---- SOURCE TEXT

I’m on text to speech so there may be a lot of typos in this.

To have transparency you have to encode the data in the image. So for example let’s start with bitmap, the bitmap file format assigns a full length number to each pixel you see in an image. And this the number people are most familiar with, like the color azure is “007FFF”. And what you’re seeing in that display is the first two digits are an encoded value of 0 to 255 to represent a red scale, followed by blue and then green scale. I hope you’re with me so far, let’s move to the format known as GIF.

This format doesn’t assign a *full* number for each pixel but part of one in order to reduce file size since each frame of animation is saved as another full image. So instead each pixel can only be one of 256 different values with the first 255 are reserved for a color palette. And the 256th one is a 100% transparent pixel.

Moving to the PNG format they use a longer number to encode values. You have the same red, blue, green color scale seen in bitmap but now you have an extra two digits that track transparency. This allows you to set transparency from 0~100% on each pixel and te extra information creates a larger file size.

But the jpg format does not save individualized pixels. It is designed to compress an image down for very small bandwidth transmission back in the early stages of the internet. So rather than saving an image pixel by pixel it actually saves a couple things into a few very small algorithms allowing it to use less space than bitmap.

--------

- **WHAT THIS EXERCISE ASKS**
a. Answer these from the explanation of image transparency, one per line:
(i) What code does it give for the color azure?
(ii) In the GIF format, what is the 256th value reserved for?
(iii) What was the jpg format designed to do?
b. Rewrite the explanation of image transparency from "Moving to the" to "space than bitmap.", changing "transmission" to "transfer".
c. Please continue the explanation of image file formats and transparency from its last sentence.

---- PROVIDED MATERIAL

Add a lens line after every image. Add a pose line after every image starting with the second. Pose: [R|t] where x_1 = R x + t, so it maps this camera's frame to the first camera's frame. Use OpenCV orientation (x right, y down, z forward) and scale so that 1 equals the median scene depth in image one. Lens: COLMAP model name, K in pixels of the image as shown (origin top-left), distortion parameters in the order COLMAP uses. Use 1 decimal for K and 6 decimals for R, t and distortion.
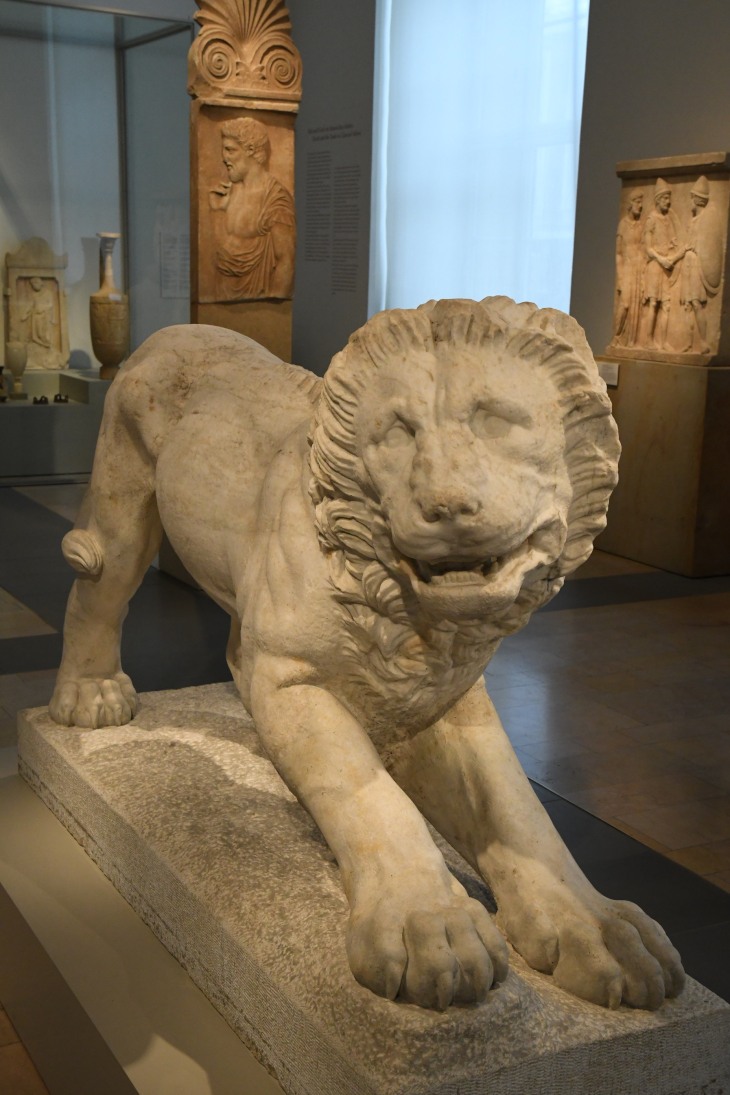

--------

- **ANSWERS TO THE EXERCISE**
a.
(i) "007FFF"
(ii) A 100% transparent pixel.
(iii) To compress an image down for very small bandwidth transmission back in the early stages of the internet.

b.
Moving to the PNG format they use a longer number to encode values. You have the same red, blue, green color scale seen in bitmap but now you have an extra two digits that track transparency. This allows you to set transparency from 0~100% on each pixel and te extra information creates a larger file size.

But the jpg format does not save individualized pixels. It is designed to compress an image down for very small bandwidth transfer back in the early stages of the internet. So rather than saving an image pixel by pixel it actually saves a couple things into a few very small algorithms allowing it to use less space than bitmap.

c.
Trying to keep this a little less detailed it basically saves a gray scaled image called luminous and then it saves two more images, one red scaled and one blue, reduced down to a quarter of the original size. Sectors are created and colors are blended together then ran through some mathematical processes to reduce their size even more. Every single time a JPEG is loaded this process is repeated in the reverse, unpacking the image rescaling back up. The process can even be set up to display a lower resolution image while the rest of its data is still being downloaded because you can send it complicated math problems instead of streaming pixels from top left to right and then down one row to repeat. And because this process rounds out colors you can get a lot of stray pixels. Those hard to read images on Facebook and such are a great example of this format’s weakness.

So going back to transparency in jpg. The base format just does not support it. You would have to tweak every algorithm it uses at every step, and to be honest the image quality of jpg wouldn’t benefit from transparency anyway which is why people use png instead. But the good news is there is a jpg format designed to support transparency and reduce some of the stray pixels. It’s design is mostly finalized but web browsers haven’t started pick up the format yet (if you were around for it, think Blueray vs HDDVD). In a few years it may become a standard format.

Edit – I finally got around to correcting some typos. It’s still long winded and probably a bit to detailed. Again sorry for the text to speech deal and I hope you got something out of this.